While Apple may have given in to demands from the Chinese government to remove VPN apps from its app store there, it does generally take a strong stand on encryption. It uses end-to-end encryption for both iMessage and FaceTime, and resisted pressure from the FBI to create a weakened version of iOS, describing it as too dangerous.
The British government wants to ban end-to-end encryption altogether, arguing that it hampers the work of the security services. Support for Apple’s position – and opposition to that of the British Home Secretary – has now come from an unlikely source …

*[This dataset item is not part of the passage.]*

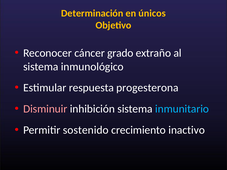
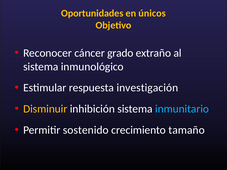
Determinación: Determinación -> Oportunidades
progesterona: progesterona -> investigación
Disminuir colour: pink -> yellow
inactivo: inactivo -> tamaño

In a BBC Radio 4 interview cited by Gizmodo, the former head of the Security Service (more commonly known as MI5) has said that while strong encryption does make their job harder, it is the lesser evil. Jonathan Evans said:
I’m not personally one of those who believes we should weaken encryption, because I think there is a parallel issue which is cybersecurity more broadly. Whilst, understandably, there is a very acute concern about counter-terrorism, it’s not the only national security threat that we face. And I think the way cyberspace is being used by criminals, and by governments, is a potential threat to the UK’s interests more widely – and it’s very important that we should be seen and be a country where people can operate securely. And that’s very important for our commercial interests, as well as our national security interests, so encryption is very positive.
MI5 is responsible for domestic counter-intelligence and security. Evans was Director-General of MI5 until 2013.
Evans also spoke about the risk of unsecured Internet of Things devices.
As our vehicles, air transport, our critical infrastructure is resting critically on the internet, we need to be really confident that we have secured that because our economic and daily lives are going to be dependent on the security we can put in to protect us from cyber-attack.
VPN apps encrypt traffic between a user and the server, ensuring that not even your ISP can see which sites you are visiting or what you are doing there. It is, however, important to choose one that doesn’t keep logs to ensure that it is not doing its own snooping.